The "Ready or Not" actress discusses the challenges of going back to the past in Ryan Murphy's "Hollywood."

Laura Harrier and Samara Weaving

Actress Samara Weaving last dazzled audiences playing Grace in the delightfully bloody horror film, “Ready or Not.” Now, Weaving has traded in her wedding dress for some dapper duds and transplanted herself to the late-1940s.

As the ambitious Claire Wood in Ryan Murphy’s new series, “Hollywood,” Weaving is lending her grace and wit to the “Glee” director’s revisionist take on the Glamour Factory. Weaving, whose father holds a PhD in film noir (yes, you can get one!) knew a fair bit about Old Hollywood prior to audition, specifically noirish women like Veronica Lake and Lauren Bacall. What fascinated Weaving was the idea that many actresses of the studio era struggled with inner demons due to the exploitation and stress — both personal and professional — that they endured.

Her initial audition immediately placed her in the world of Old Hollywood. Her audition “sides” were a sequence from the 1959 Marilyn Monroe movie, “Some Like It Hot,” giving Weaving a chance to show her swagger and timing. Acting in Murphy’s world was fantastic, according to the actress, who got the opportunity to wear actual costumes utilized in productions of the era. Wearing this living history helped, especially when her character actually has to do an old-fashioned screen test for a role.

Data for review.
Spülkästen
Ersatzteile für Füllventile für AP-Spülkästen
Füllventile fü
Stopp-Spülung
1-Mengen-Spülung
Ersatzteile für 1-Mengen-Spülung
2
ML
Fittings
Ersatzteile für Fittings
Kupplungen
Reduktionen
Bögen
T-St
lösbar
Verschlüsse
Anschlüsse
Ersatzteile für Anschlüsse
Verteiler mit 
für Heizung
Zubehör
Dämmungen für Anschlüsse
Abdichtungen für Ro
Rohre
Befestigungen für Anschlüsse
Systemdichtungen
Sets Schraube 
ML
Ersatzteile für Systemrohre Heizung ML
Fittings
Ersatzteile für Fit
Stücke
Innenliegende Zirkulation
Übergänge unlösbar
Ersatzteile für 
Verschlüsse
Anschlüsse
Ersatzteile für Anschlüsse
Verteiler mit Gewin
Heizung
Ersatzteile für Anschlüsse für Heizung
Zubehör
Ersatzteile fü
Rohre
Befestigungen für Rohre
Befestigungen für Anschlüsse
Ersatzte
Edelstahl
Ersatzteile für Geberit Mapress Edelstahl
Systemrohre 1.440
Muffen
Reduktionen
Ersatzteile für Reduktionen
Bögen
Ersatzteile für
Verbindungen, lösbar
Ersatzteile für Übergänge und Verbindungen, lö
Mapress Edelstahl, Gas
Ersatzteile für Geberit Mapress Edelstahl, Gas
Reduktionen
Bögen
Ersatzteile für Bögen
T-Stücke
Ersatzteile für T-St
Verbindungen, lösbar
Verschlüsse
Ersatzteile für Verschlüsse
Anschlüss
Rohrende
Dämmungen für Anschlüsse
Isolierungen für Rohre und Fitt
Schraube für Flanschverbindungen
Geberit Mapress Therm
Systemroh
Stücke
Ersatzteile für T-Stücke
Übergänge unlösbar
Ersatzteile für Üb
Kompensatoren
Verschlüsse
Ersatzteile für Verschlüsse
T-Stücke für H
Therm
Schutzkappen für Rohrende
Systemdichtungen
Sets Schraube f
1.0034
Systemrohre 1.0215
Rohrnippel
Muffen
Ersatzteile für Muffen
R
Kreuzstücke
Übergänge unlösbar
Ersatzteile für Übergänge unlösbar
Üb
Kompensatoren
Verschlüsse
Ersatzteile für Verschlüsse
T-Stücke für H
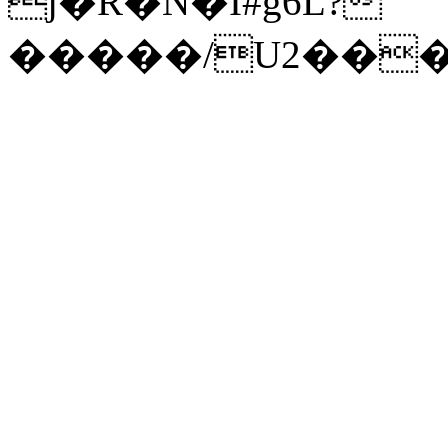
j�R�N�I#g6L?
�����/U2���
==
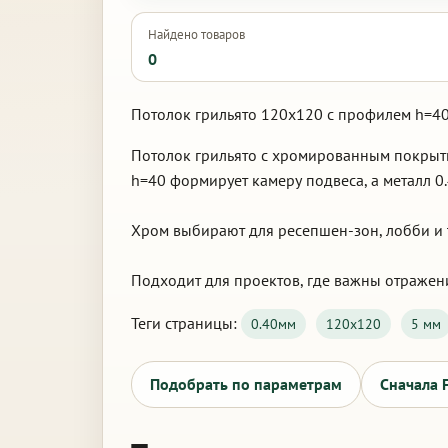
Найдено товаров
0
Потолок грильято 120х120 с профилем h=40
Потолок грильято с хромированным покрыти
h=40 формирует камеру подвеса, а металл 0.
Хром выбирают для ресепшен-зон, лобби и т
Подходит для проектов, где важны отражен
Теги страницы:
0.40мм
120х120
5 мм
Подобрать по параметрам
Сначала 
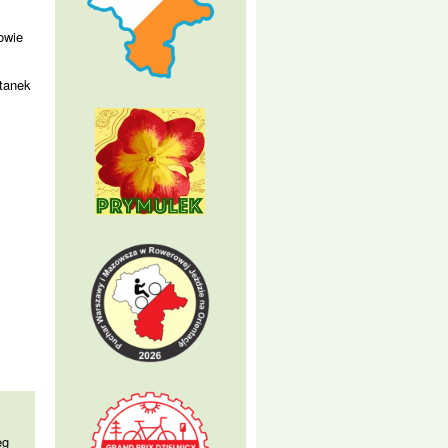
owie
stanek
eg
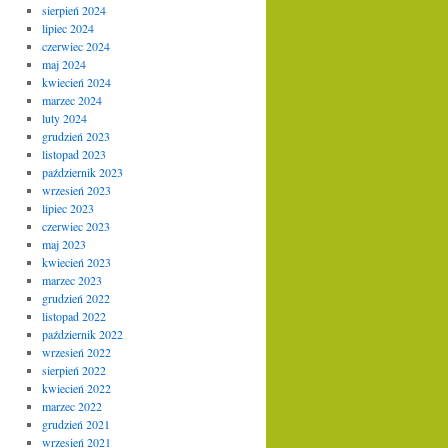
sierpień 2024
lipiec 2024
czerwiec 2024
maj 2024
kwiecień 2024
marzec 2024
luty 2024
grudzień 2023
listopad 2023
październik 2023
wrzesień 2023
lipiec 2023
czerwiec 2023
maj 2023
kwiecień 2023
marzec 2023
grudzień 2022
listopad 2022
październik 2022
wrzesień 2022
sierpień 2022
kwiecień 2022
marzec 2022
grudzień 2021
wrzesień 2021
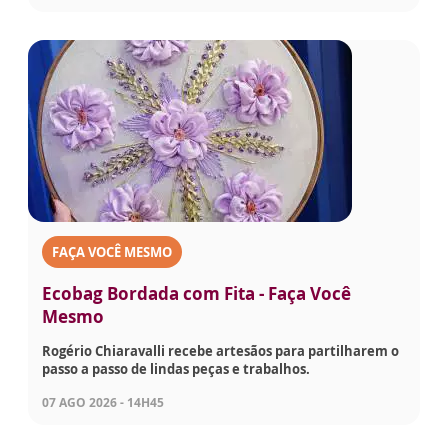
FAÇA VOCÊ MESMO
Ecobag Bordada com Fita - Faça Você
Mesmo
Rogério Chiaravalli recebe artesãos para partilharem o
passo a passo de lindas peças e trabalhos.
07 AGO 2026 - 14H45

Prompt A.
Answer these questions from the article on Samara Weaving:
(i) Whom did Weaving play in "Ready or Not"?
(ii) What is the name of her character in "Hollywood"?
(iii) Which 1959 movie supplied the sequence used for her audition sides?
Prompt B.
According to the article on Samara Weaving, why did many actresses of the studio era struggle with inner demons?
Prompt C.
Can you carry on the article about Samara Weaving's role in "Hollywood," picking up right after its final sentence?

Expected output A.
(i) Grace
(ii) Claire Wood
(iii) "Some Like It Hot"

Expected output B.
They struggled because of the exploitation and stress they endured, both personal and professional.

Expected output C.
As if there wasn’t enough pressure on the actress, she also got the opportunity to work opposite two media titans: Broadway legend Patti LuPone and television impresario Rob Reiner. As she recounts, having to do a fraught dinner table scene was fun, even if the intimidation factor was high. It also sets the bar for how LuPone and Weaving’s characters eventually transform as the series goes on.

Working with director Janet Mock, who helmed several episodes of the series, also made a powerful impact on Weaving. Considering Murphy’s story looks at the marginalized people who couldn’t star in features during the mid-1940s due to studio mandates, having Mock as the director resonates on a personal level.

You can hear more from Samara Weaving about “Hollywood” in the video above. She’ll next be seen in the feature film “Bill & Ted Face the Music.”

“Hollywood” streams on Netflix starting May 1.